En effet, certains scientifiques hésitent à suivre la voie SAI.
« Que nous puissions réellement essayer de contrôler l’ensemble du climat est une idée assez terrifiante », a déclaré Douglas MacMartin, associé de recherche principal et maître de conférences en génie mécanique et aérospatial à l’Université Cornell et professeur de recherche en informatique et en sciences mathématiques au California Institute of Technologie, a déclaré au magazine Smithsonian. Et le GIEC, dans une discussion de 2018 sur ce que le panel a appelé la modification du rayonnement solaire (SRM), a conclu que « les incertitudes combinées, y compris la maturité technologique, la compréhension physique, les impacts potentiels et les défis de gouvernance, limitent la capacité à mettre en œuvre la SRM. dans le futur proche. »
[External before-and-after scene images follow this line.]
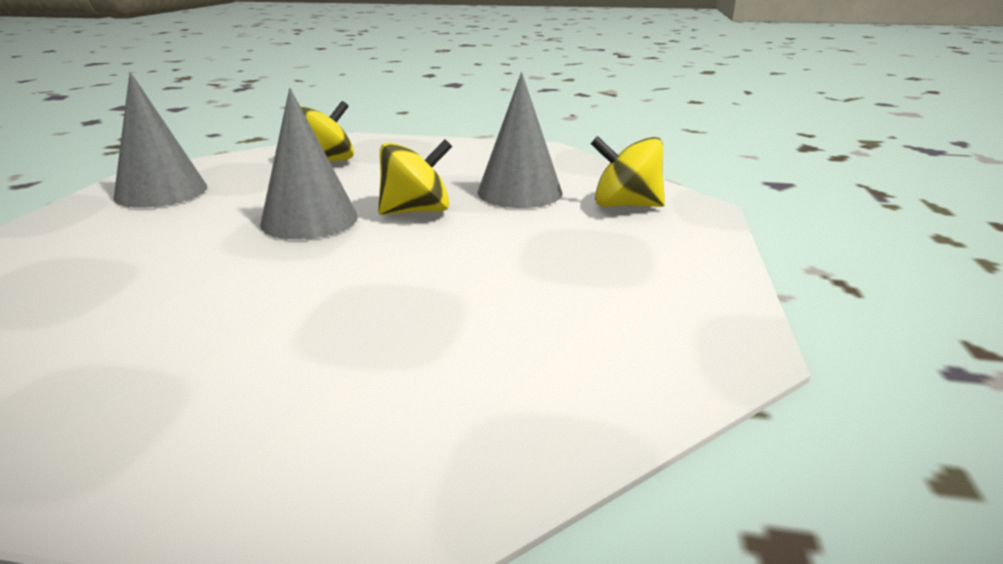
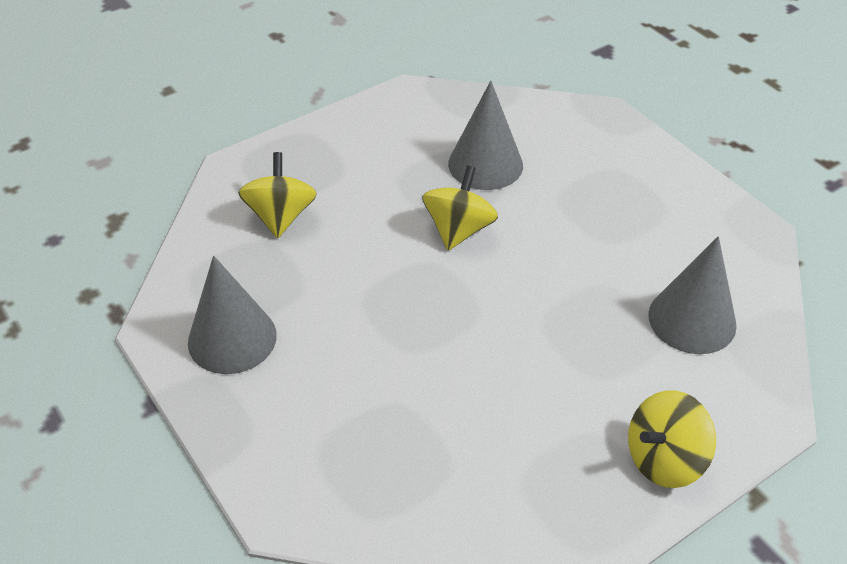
camera: 45 degrees left, 20 degrees up
grey cone [260,88,358,239] -> grey cone moved to [648,236,737,354]
yellow spinning top [591,136,665,207] -> yellow spinning top moved to [628,390,716,488]

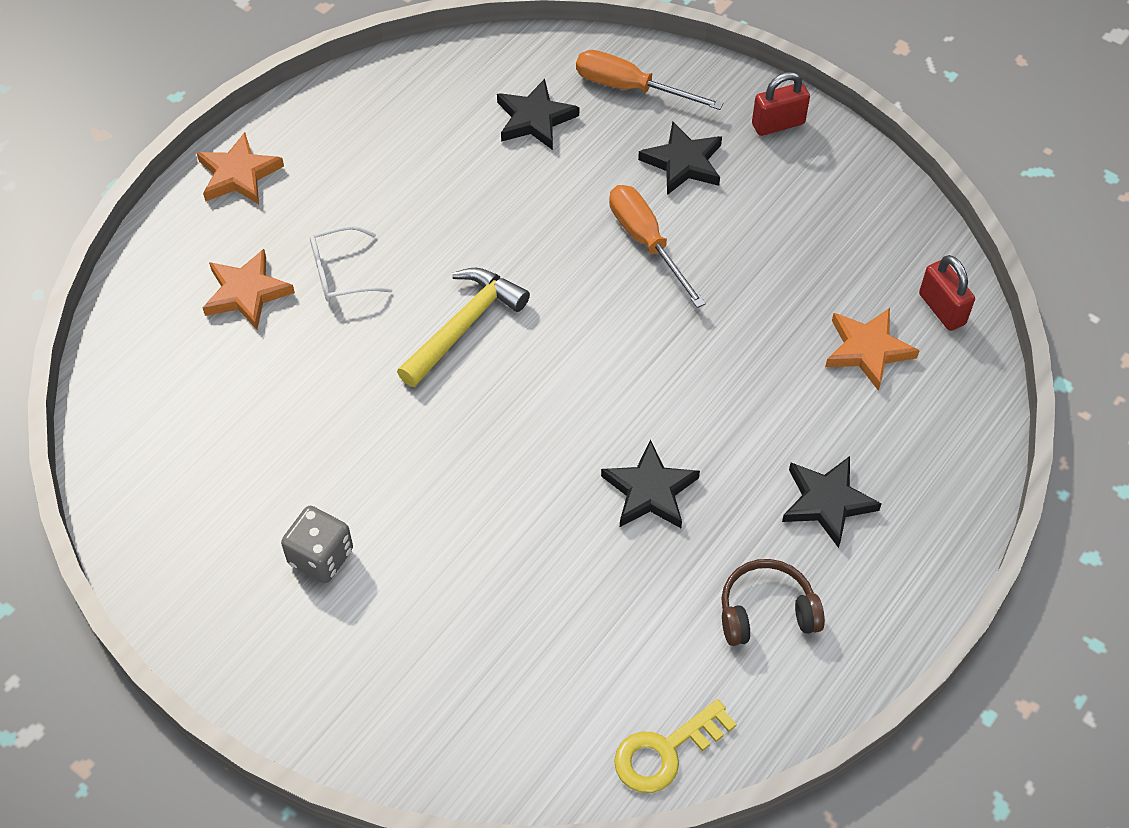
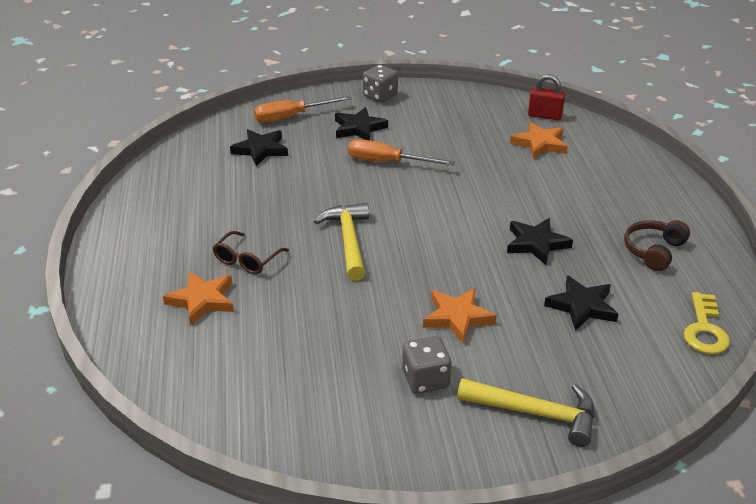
camera: 45 degrees left, 20 degrees down
orange star [197,132,284,204] -> orange star moved to [423,288,497,344]
white glasses [310,225,393,302] -> brown glasses [212,231,289,274]
red padlock [752,72,810,136] -> grey dice [363,65,398,102]
black star [782,456,882,548] -> black star moved to [544,275,618,331]
none -> yellow hammer [457,378,595,447]

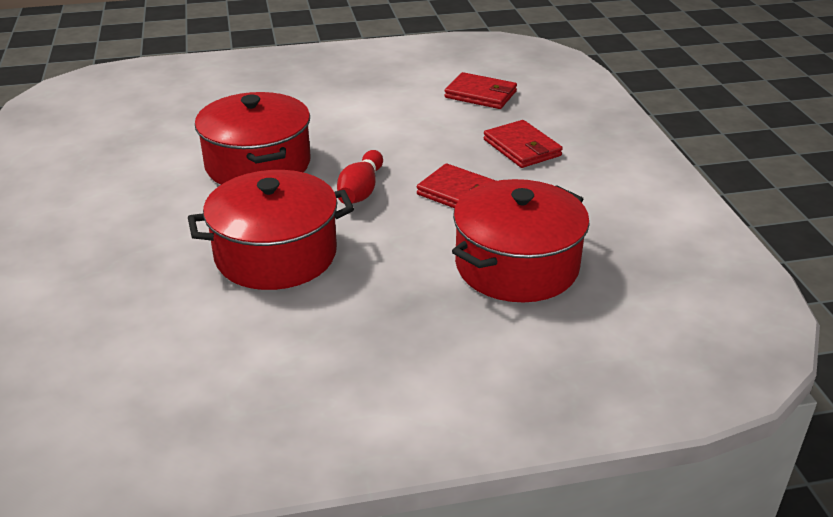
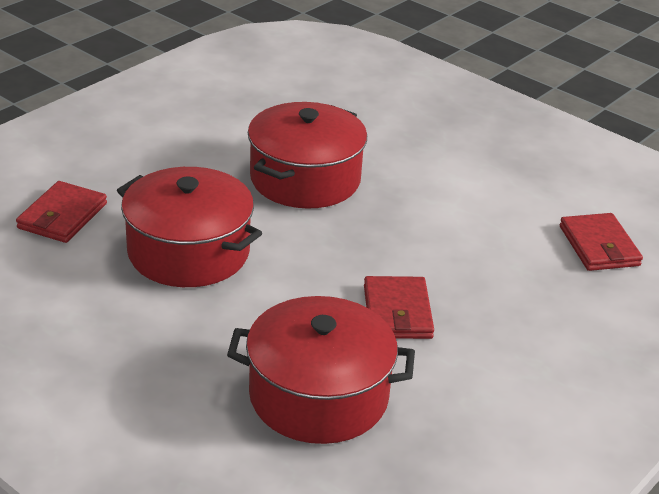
camera: 50 degrees right, 0 degrees up
red bowling pin [337,150,383,204] -> none
red wallet [484,120,563,168] -> red wallet moved to [16,181,107,243]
En raison de ces préoccupations, l’équipe SCoPEx a reporté le voyage inaugural de son ballon à hélium « jusqu’à ce qu’un processus d’engagement sociétal plus approfondi puisse être mené pour résoudre les problèmes liés à la recherche en géo-ingénierie solaire en Suède ».
Mais Keith a fait valoir que le véritable danger réside dans certaines organisations non-conformistes mettant en œuvre SAI sans le type de données scientifiques que SCoPEX souhaite obtenir. La deuxième grande objection à la recherche de SAI est que les gouvernements et les entreprises qui sont déjà réticents à réduire les émissions de dioxyde de carbone s’accrocheront à SAI comme preuve que de telles réductions ne sont pas nécessaires.
Cette situation pourrait annuler tous les avantages potentiels du SAI. Même si la mission SCoPEx réussit et que le SAI est pleinement mis en œuvre, il ne fera que compléter, et non remplacer, la réduction du dioxyde de carbone. Lizzie Burns, directrice générale du programme de recherche en géoingénierie solaire de Harvard, a proposé une analogie frappante : « C’est comme un analgésique. Si vous avez besoin d’une intervention chirurgicale et que vous prenez des analgésiques, cela ne signifie pas que vous n’avez plus besoin d’une intervention chirurgicale.